A mobile tower delivered to Indonesian ATC equipped with R&S VCS-4G system
A mobile tower delivered to Indonesian ATC equipped with R&S VCS-4G system. Photo: Rohde & Schwarz

“Traditionally, [Voice Communication System] VCS solutions were based on a centralized architecture centered around a [Time-Division Multiplexing] TDM-based voice switch constituting a single physical entity located in a specific place,” Michael Schuermann, director of ATC/AD communication systems at Rohde & Schwarz told Avionics Magazine, detailing the advantages of a fully IP-based system. “In contrast to this, the R&S VCS 4G-solution follows a modern distributed approach typical for IP-based solutions. Voice switching functionality is a built-in capability of each deployed R&S VCS-4G component.” These components include Controller Working Positions (CWP), telephony and radio gateways, VCS gateways, radio servers and VoIP telephony servers.
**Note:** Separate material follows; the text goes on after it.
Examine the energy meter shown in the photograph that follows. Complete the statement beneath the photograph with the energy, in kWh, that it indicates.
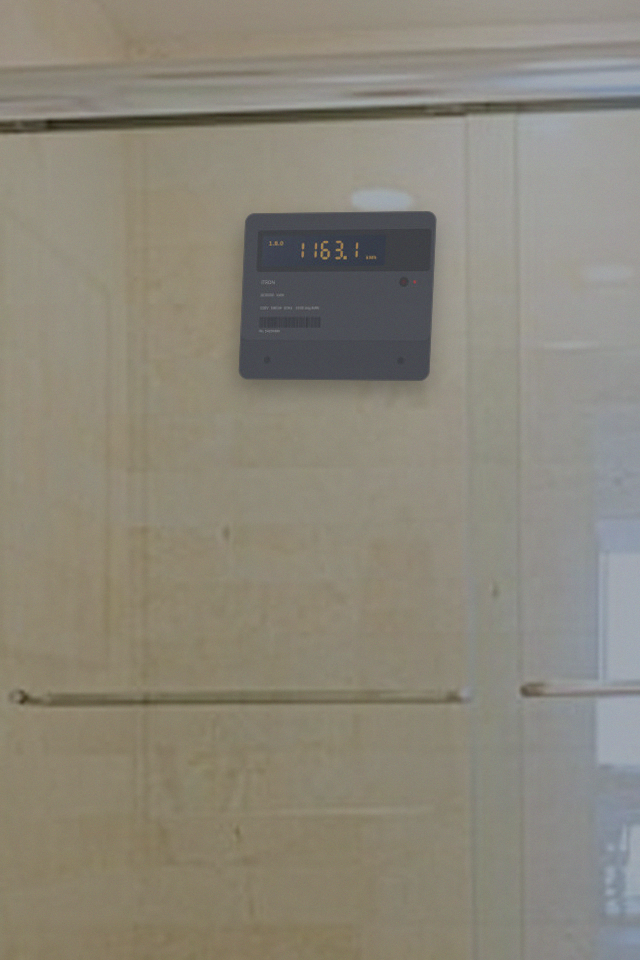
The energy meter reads 1163.1 kWh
Because of this set up, voice communications are spread out geographically, Schuermann explains, therefore there isn’t one central point of failure that could bring the whole system down. This provides ATCs and pilots with a sense of security. Furthermore, the components can be “combined like building blocks around a fully redundant engineered IP LAN infrastructure,” which allows for a scalable architecture so as to tailor the system to each customer’s needs.

A wide variety of data applications can also be integrated into the system. “Video, pictures of out-of-view airport areas, weather data or alarm functions can be displayed directly on the air traffic controller’s console,” said Schuermann. “This additional information helps controllers to make an overall assessment of the situation and quickly respond to critical changes.” As ATC scenarios become more diverse and dynamic with the changing landscape of airspace and aircraft, the network-based system is looking to keep up.

Ireland and Iceland are implementing this fully IP-based system in virtual control centers in a way that has never been done before. The aviation authorities responsible for the North Atlantic flight corridor, which include Iceland’s Isavia and Ireland’s Irish Aviation Authority (IAA) recently awarded Rohde & Schwarz an exclusive contract for delivery of advanced R&S VCS-4G I-based voice communications systems. “This will create the world’s first virtual control center operating across national borders,” said Schuermann, who goes on to explain that each site will be equipped with a VCS of its own, which should allow it to operate independently or as part of a group, thus enabling dynamic load and resource sharing for ATCs.

The Ireland and Iceland deployment differs greatly from the mobile tower solution for which Indonesia will be using the system. In Indonesia’s case, the R&S VCS-4G has been delivered to the Indonesian Air Force for integration into a mobile tower in order to deploy throughout the country wherever an ATC communications infrastructure needs to be set up quickly. For example, the mobile tower can be used to coordinate relief flights to disaster areas when the local ATC infrastructure is no longer available to manage flight operations.

There are some challenges in delivering solutions for a mobile tower system, however, when there is no local infrastructure available to manage flight operations. Without permanent infrastructure available, the VCS infrastructure must be transportable as well as quick and easy to set up in a region that needs a tower on very short notice. “Since the mobile tower is space and weight constrained, all onboard electronics must be compact, lightweight and easy to install, consuming minimum space,” said Schuermann. The key to delivering this type of small and effective solution is the flexible architecture surrounding the fully IP-system, which allows for the company to design around these challenges and deliver mobile towers successfully in emergency situations.

“One of the key advantages of this fully IP-based communications system is its very high scalability. It allows system deployments ranging from single Controller Working Position (CWP) to full-scale Area Control Centers (ACC) using the same technology and type of equipment,” said Schuermann.